Die Strategie, früher als die Konkurrenz zu den ersten Boxenstopps zu kommen, verhalf den Porsche-Fahrern vorübergehend trotzdem zur Führung – bis sich das Blatt nach der ersten Hälfte des Rennens wendete. Vor der letzten Rennstunde lag Richard Lietz auf dem dritten Rang, ehe er das 470 PS starke Dienstauto fürs Finale noch einmal an Jörg Bergmeister übergab, der durch den Wechsel auf den vierten Platz zurückrutschte. Nun begann eine Aufholjagd, die wohl erfolgreich gewesen wäre – wenn es nicht einen unglücklichen Zwischenfall gegeben hätte.
Bergmeister knabberte vom Fünf-Sekunden-Rückstand zu einem Ferrari allmählich Stück für Stück ab. Als er sich gerade intensiv damit beschäftigte, wie und wo das Überholmanöver vielleicht am besten funktionieren könnte, machte ihm ein Prototyp (andere Klasse) einen Strich durch die Rechung. “Er meinte, plötzlich anhalten zu müssen”, berichtete Bergmeister, der wenigstens den direkten Kontakt vermeiden konnte. Dafür musste er jedoch neben die Strecke – und sammelte dort viel Dreck für die Reifen, der die Hoffnung auf das Podium praktisch beendete. “Das ist ärgerlich, wenn man so eine Lücke zugefahren hat”, sagte der Langenfelder, dem letztlich zwei Sekunden zum Podium fehlten.

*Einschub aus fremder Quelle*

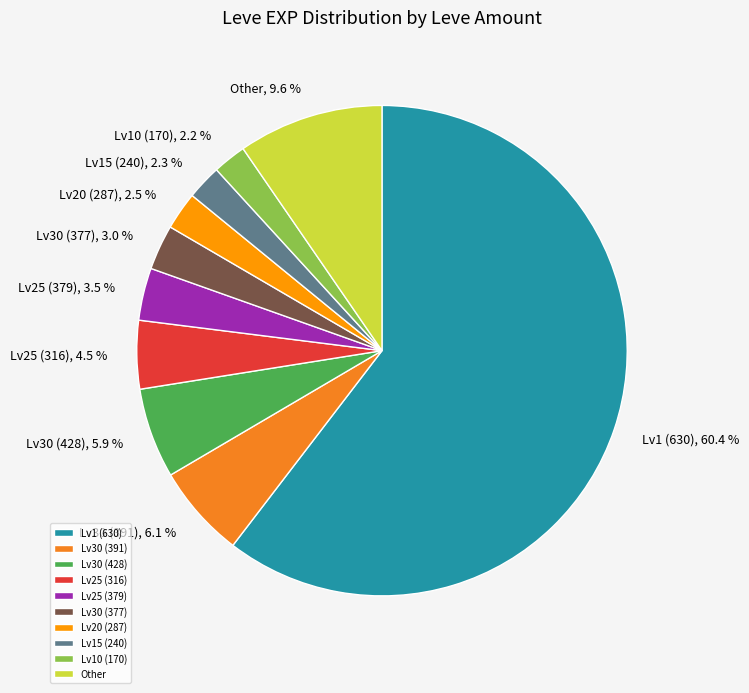

Count the number of slices in the pie.

10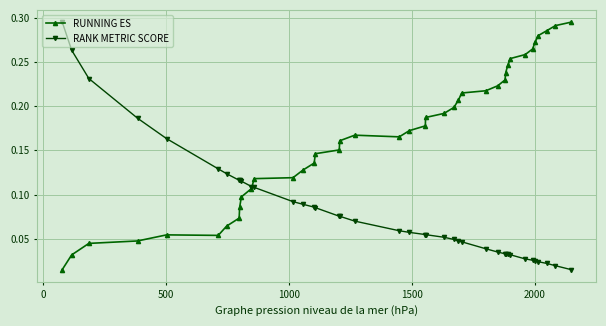

List the series in order of their overall mean, highest first.

RUNNING ES, RANK METRIC SCORE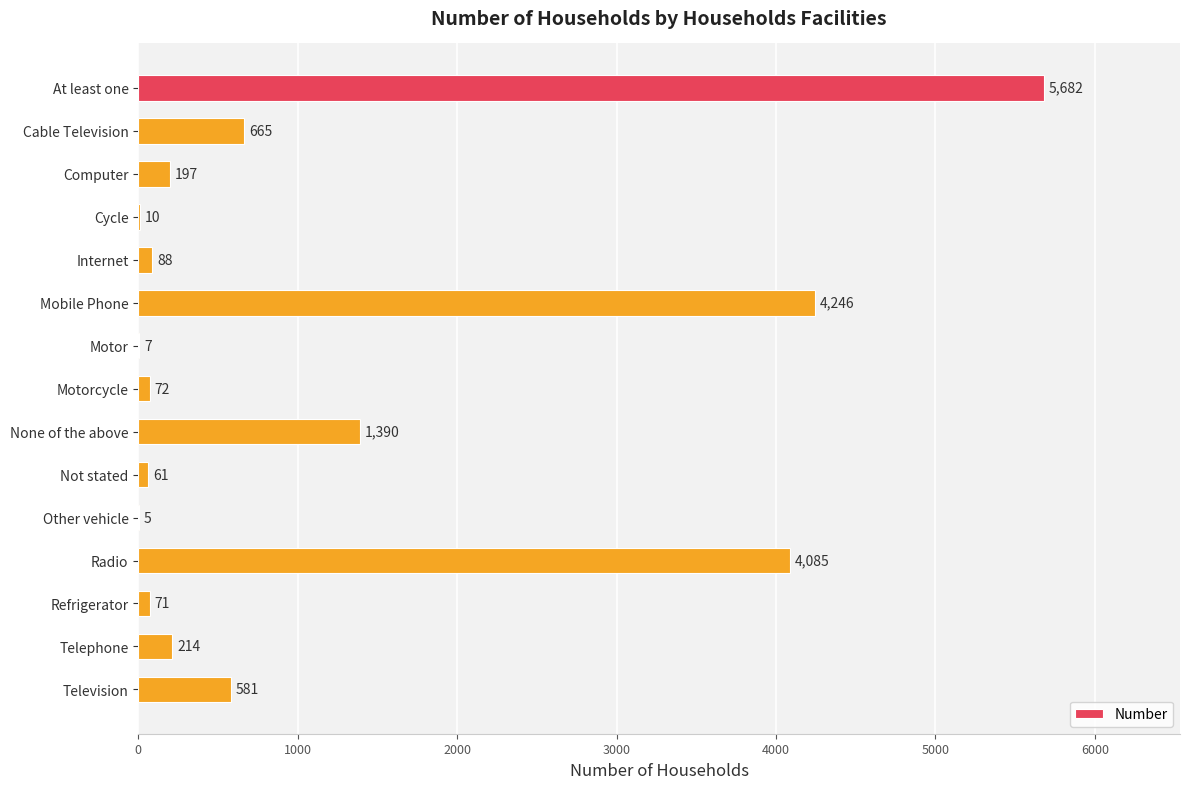

Which has a higher value, Motor or Computer?

Computer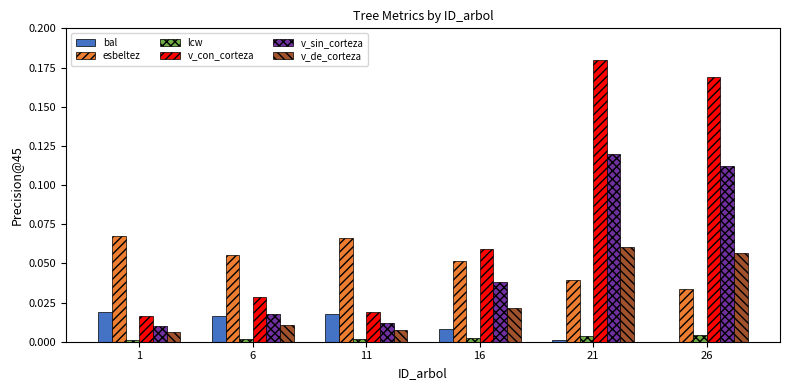

What is the sum of all v_con_corteza values?

0.5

“Wir haben das Beste aus unserem Paket gemacht”, fand Bergmeister, dem der Teamkollege beipflichtete. “Wir müssen uns keine Vorwürfe machen”, sagte Richard Lietz. Der neue Porsche-Sportchef Dr. Frank-Steffen Walliser bestätigte die Einschätzung: “Das Team und die Fahrer haben aus einer schwierigen Ausgangsposition heraus alles gegeben. Im ersten Stint lagen wir mit unserer Reifenwahl falsch, deshalb hat es nicht zu einer besseren Platzierung gereicht. Die Rennen sind so knapp, dass man selbst die kleinste Fehlentscheidung mit dem größten Einsatz auf der Strecke nicht wettmachen kann. Durch dieses Ergebnis sind unsere Titelchancen deutlich geschrumpft.” Damit kann keiner glücklich sein, weil es einfach nicht zum Anspruch passt.